Задание =>
Согласуются ли с текстом о романе как жанре эти утверждения? Для каждого ответьте «да» или «нет» и дословно приведите решающие слова текста.
1. Правда о любом человеке, как сказано в тексте, таится во времени.
2. Выдающиеся романы, по тексту, всегда во множественном числе.
3. Опыт наблюдения за тем, как человек меняется на протяжении десятилетий, совместим с жанром романа.

Метафизика взгляда. Этюды о скользящем и проникающем - Сергей Ильин
Шрифт:
Интервал:
Закладка:
Вопрос ребром. – Не кажется ли вам, что роман как жанр окончательно исчерпал себя – и не потому даже, что в наше время практически не пишутся выдающиеся романы (которые всегда в единственном числе), зато пишутся романы, мягко говоря, не вполне выдающиеся (имя которым легион), а потому, что слишком очевидной стала сама условная природа романа как жанра? и дело тут в том, что правда о любом человеке таится во времени как душа в теле, – так что чем больше временные промежутки, тем существенней в них раскрывается человек, а вот это-то для любого романа все равно что смерть: заряженное умной игрой художественное деяние, в чем бы оно ни заключалось, нуждается в сравнительно коротких промежутках времени (так называемое классическое единство времени, места и действия), – и никогда никакой герой романа не может фигурировать в пределах игрового пространства, разделенного годами, а то и десятилетиями, то есть получается, что самое важное и интересное в художественной литературе всегда происходит в течение довольно ограниченного времени, иначе теряется напряжение повествования, без напряжения нет связующей музыки, а без музыки нет вообще ничего.
Но ведь узнавать, как человек, а заодно и его ближайшее окружение меняются на протяжении десятилетий, есть без преувеличений самый интересный опыт, доступный человеку, однако этот опыт, как уже сказано, с жанром романа несовместим, и потому приходится выбирать: либо живую и неподдельную правду о человеке, либо умную и талантливую (в лучшем случае) выдумку о нем, – так что же нам выбирать?

Перечень материалов =>
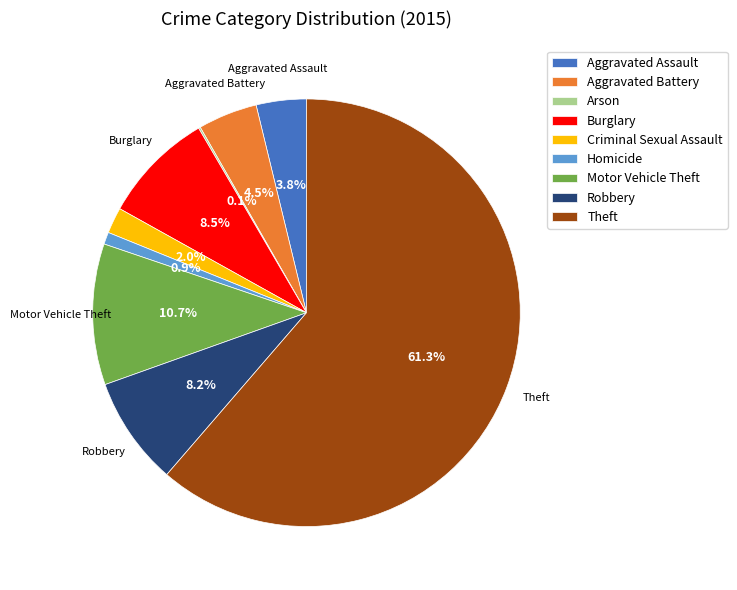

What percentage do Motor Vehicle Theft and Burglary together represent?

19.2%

--

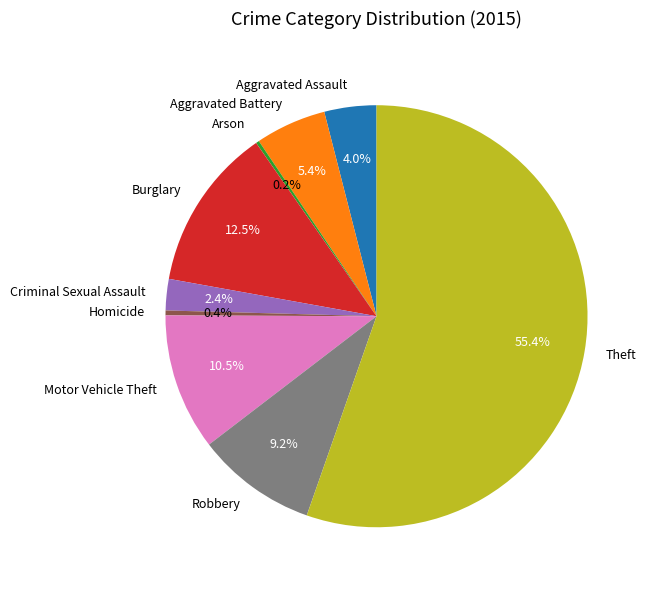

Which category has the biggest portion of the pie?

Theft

Ответ на задание =>
1. Да: «правда о любом человеке таится во времени как душа в теле».
2. Нет: «которые всегда в единственном числе».
3. Нет: «этот опыт, как уже сказано, с жанром романа несовместим».